**Data extracts:**

· · · · · · ·

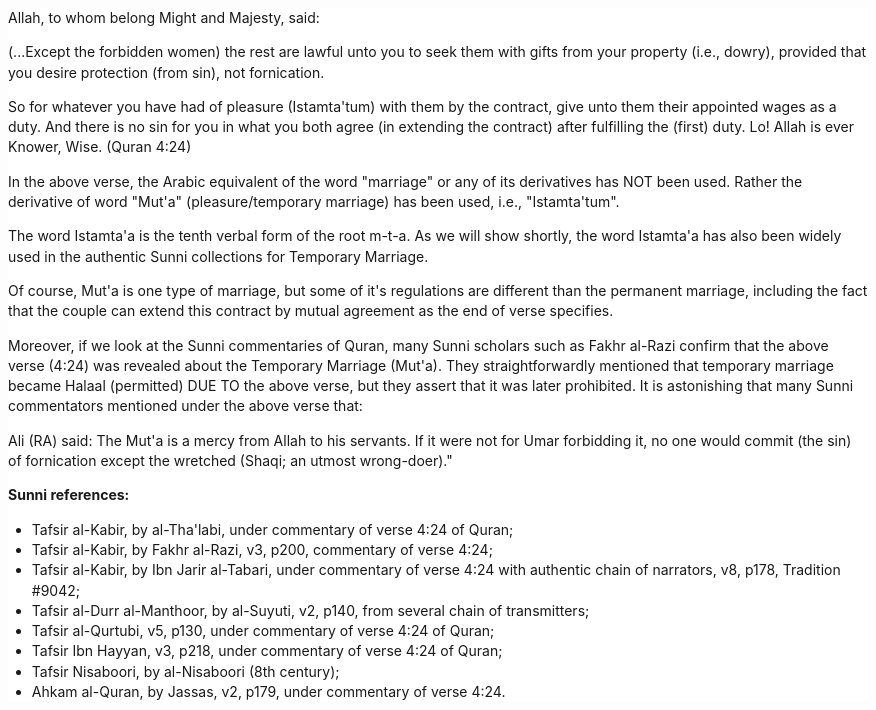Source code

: Allah, to whom belong Might and Majesty, said:

(...Except the forbidden women) the rest are lawful unto you to seek
them with gifts from your property (i.e., dowry), provided that you
desire protection (from sin), not fornication.

So for whatever you have had of pleasure (Istamta'tum) with them by the
contract, give unto them their appointed wages as a duty. And there is
no sin for you in what you both agree (in extending the contract) after
fulfilling the (first) duty. Lo! Allah is ever Knower, Wise. (Quran
4:24)

In the above verse, the Arabic equivalent of the word "marriage" or any
of its derivatives has NOT been used. Rather the derivative of word
"Mut'a" (pleasure/temporary marriage) has been used, i.e.,
"Istamta'tum".

The word Istamta'a is the tenth verbal form of the root m-t-a. As we
will show shortly, the word Istamta'a has also been widely used in the
authentic Sunni collections for Temporary Marriage.

Of course, Mut'a is one type of marriage, but some of it's regulations
are different than the permanent marriage, including the fact that the
couple can extend this contract by mutual agreement as the end of verse
specifies.

Moreover, if we look at the Sunni commentaries of Quran, many Sunni
scholars such as Fakhr al-Razi confirm that the above verse (4:24) was
revealed about the Temporary Marriage (Mut'a). They straightforwardly
mentioned that temporary marriage became Halaal (permitted) DUE TO the
above verse, but they assert that it was later prohibited. It is
astonishing that many Sunni commentators mentioned under the above verse
that:

Ali (RA) said: The Mut'a is a mercy from Allah to his servants. If it
were not for Umar forbidding it, no one would commit (the sin) of
fornication except the wretched (Shaqi; an utmost wrong-doer)."

**Sunni references:**

- Tafsir al-Kabir, by al-Tha'labi, under commentary of verse 4:24 of
Quran;
- Tafsir al-Kabir, by Fakhr al-Razi, v3, p200, commentary of verse
4:24;
- Tafsir al-Kabir, by Ibn Jarir al-Tabari, under commentary of verse
4:24 with authentic chain of narrators, v8, p178, Tradition \#9042;
- Tafsir al-Durr al-Manthoor, by al-Suyuti, v2, p140, from several
chain of transmitters;
- Tafsir al-Qurtubi, v5, p130, under commentary of verse 4:24 of
Quran;
- Tafsir Ibn Hayyan, v3, p218, under commentary of verse 4:24 of
Quran;
- Tafsir Nisaboori, by al-Nisaboori (8th century);
- Ahkam al-Quran, by Jassas, v2, p179, under commentary of verse
4:24.
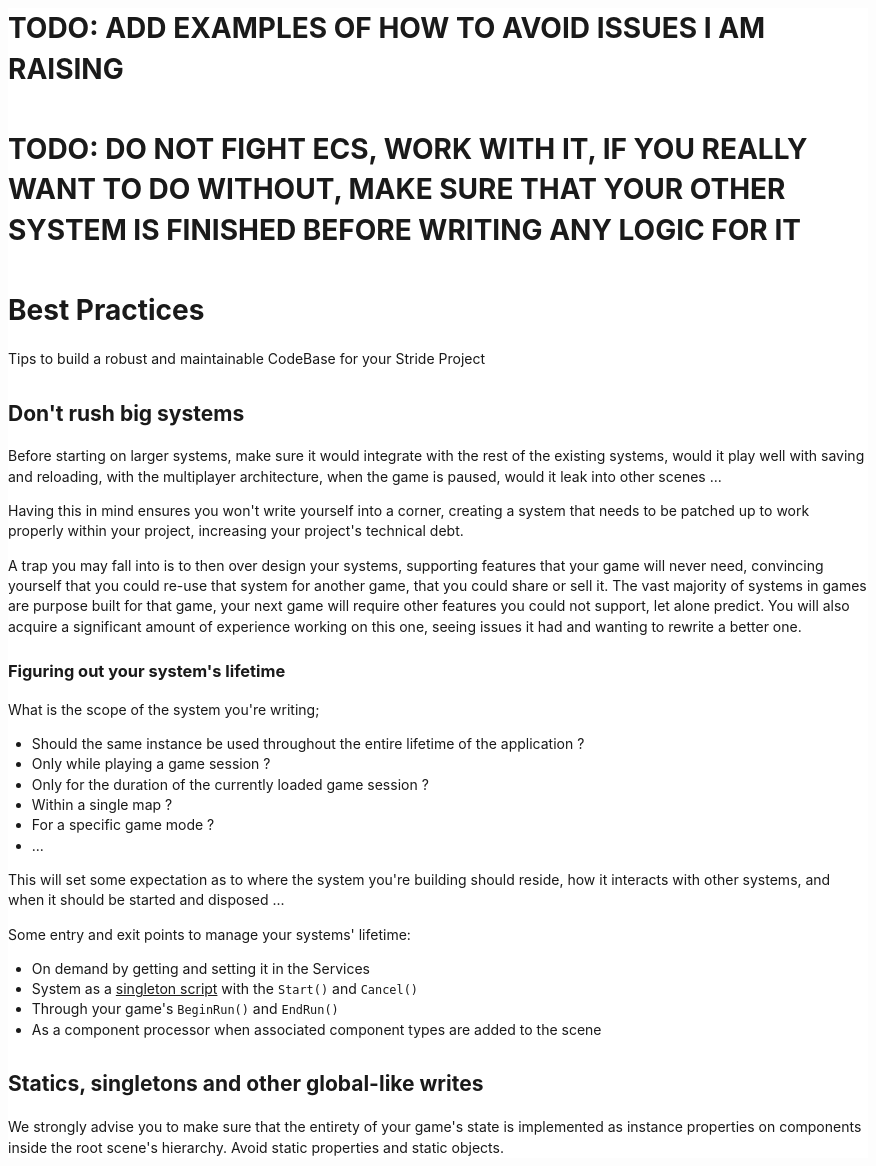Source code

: # TODO: ADD EXAMPLES OF HOW TO AVOID ISSUES I AM RAISING
# TODO: DO NOT FIGHT ECS, WORK WITH IT, IF YOU REALLY WANT TO DO WITHOUT, MAKE SURE THAT YOUR OTHER SYSTEM IS FINISHED BEFORE WRITING ANY LOGIC FOR IT

# Best Practices

Tips to build a robust and maintainable CodeBase for your Stride Project

## Don't rush big systems

Before starting on larger systems, make sure it would integrate with the rest of the existing systems, would it play well with saving and reloading, with the multiplayer architecture, when the game is paused, would it leak into other scenes ...

Having this in mind ensures you won't write yourself into a corner, creating a system that needs to be patched up to work properly within your project, increasing your project's technical debt.

A trap you may fall into is to then over design your systems, supporting features that your game will never need, convincing yourself that you could re-use that system for another game, that you could share or sell it.
The vast majority of systems in games are purpose built for that game, your next game will require other features you could not support, let alone predict. You will also acquire a significant amount of experience working on this one, seeing issues it had and wanting to rewrite a better one.

### Figuring out your system's lifetime

What is the scope of the system you're writing;
- Should the same instance be used throughout the entire lifetime of the application ?
- Only while playing a game session ?
- Only for the duration of the currently loaded game session ? 
- Within a single map ?
- For a specific game mode ?
- ...

This will set some expectation as to where the system you're building should reside, how it interacts with other systems, and when it should be started and disposed ...

Some entry and exit points to manage your systems' lifetime:
- On demand by getting and setting it in the Services
- System as a [singleton script](#Statics-singletons-and-other-global-like-writes) with the `Start()` and `Cancel()` 
- Through your game's `BeginRun()` and `EndRun()`
- As a component processor when associated component types are added to the scene

## Statics, singletons and other global-like writes
We strongly advise you to make sure that the entirety of your game's state is implemented as instance properties on components inside the root scene's hierarchy. Avoid static properties and static objects.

· · · · · · ·

**Work request:** How many lines in the data above contain the string "TODO"? Reply with the number alone.

**Solution to the exercise:** 2